I'm an ISFP, very much fueled by feelings. That's why I get so stuck and unable to make progress when writing about emotional things. Oy, I'm in trouble. =) This was fun, nonetheless, and it's interesting to apply the test to a writer's personality. Thanks, Julie.

Nancy LaRonda Johnson said...

INFP here. Boy do I struggle and long to be organized, but am poor with the upkeep. I could use a sidekick little helper, sort of a housekeeper for the rest of life, that lives inside me and comes out when things need straightening (ie, desk and car), crowds need talking to, (to tuck me in at night), and when I need to go hide away for a while to get a "breather" of myself again. Know anyone who can develop that for me? :)

Demetria Foster Gray said...

Julie, I enjoyed this post and learning that you're an INFJ personality type. I did Myers Briggs several years ago in which I'm an ISFJ. I would have to say my MBTI is fairly accurate.

Jewel Amethyst said...

At the risk of sounding wishy-washy, here is my conflict, I feel like I'm an ISFP, but many times I am an N because I see the big picture. And though I lead with my heart I make decisions with my head making me both an F and a T. So sometimes I'm an ISFP and sometimes I'm an INTP. The only consistency is the I and the P.

Julie Luek said...

Robyn--I lead with my heart too-- which I think is obvious in my posts, but I was raised in a strong T house-- so am able to call on that when/if needed (just not always well lol)

Nancy-- I married an INFP-- he is a clutter-bug sometimes. But 27 years has taught us compromise ;)

ISFJ-- I bet your employers love you. I knew I liked you. ;)
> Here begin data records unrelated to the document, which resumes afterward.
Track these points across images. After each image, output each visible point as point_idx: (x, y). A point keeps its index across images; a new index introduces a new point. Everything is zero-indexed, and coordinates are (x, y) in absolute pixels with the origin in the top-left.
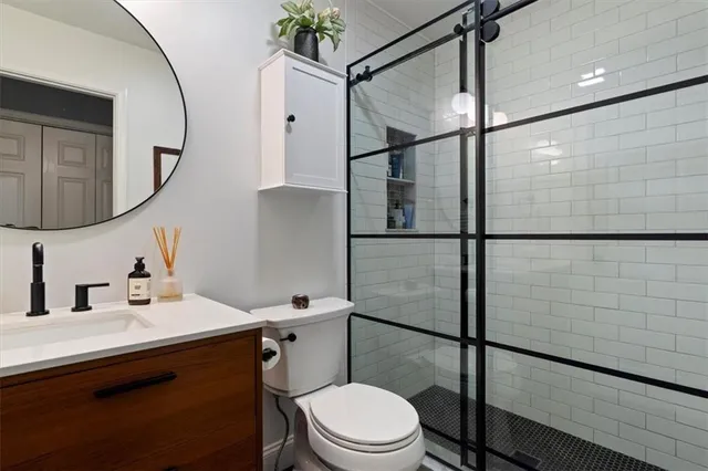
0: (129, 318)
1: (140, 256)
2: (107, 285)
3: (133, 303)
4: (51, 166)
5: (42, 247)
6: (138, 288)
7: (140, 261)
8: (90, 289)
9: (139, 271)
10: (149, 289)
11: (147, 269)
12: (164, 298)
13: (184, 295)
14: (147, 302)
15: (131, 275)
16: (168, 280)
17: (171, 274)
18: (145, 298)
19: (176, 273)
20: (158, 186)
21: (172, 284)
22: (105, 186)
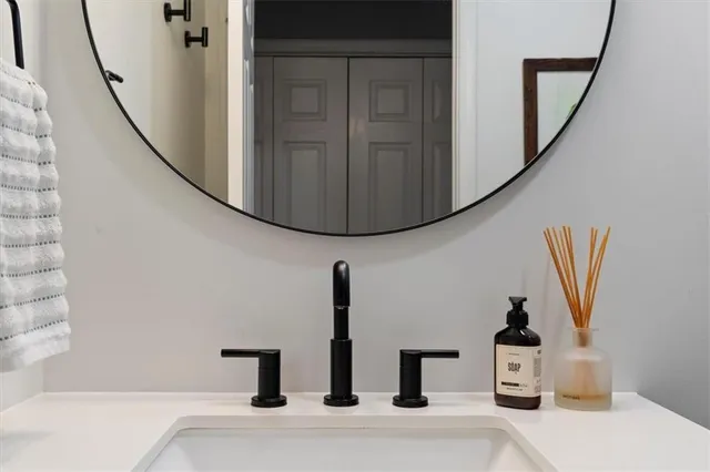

Jewel-- I've mentioned it in a couple comments, but if you go through and read them, you'll notice that it's typically the people who would, if the HAD to choose, would choose NTP, struggle the most with this instrument. NTPs are wonderful and being flexible, considering options and thinking outside the box, so this instrument feels restrictive. And truth is, that T factor is perfect for jumping in and performing more S and J tasks.

Steven W said...

Great article, Julie. You really got me thinking. I need solitude and organization, and right now, as I'm in the starting a family stage of life, I can't say I'm getting a lot of that.

T.J. said...

ENTP over here, are you surprised? LOL

Sunny Frazier said...

What--only Gary and I are INTP??? How can that be?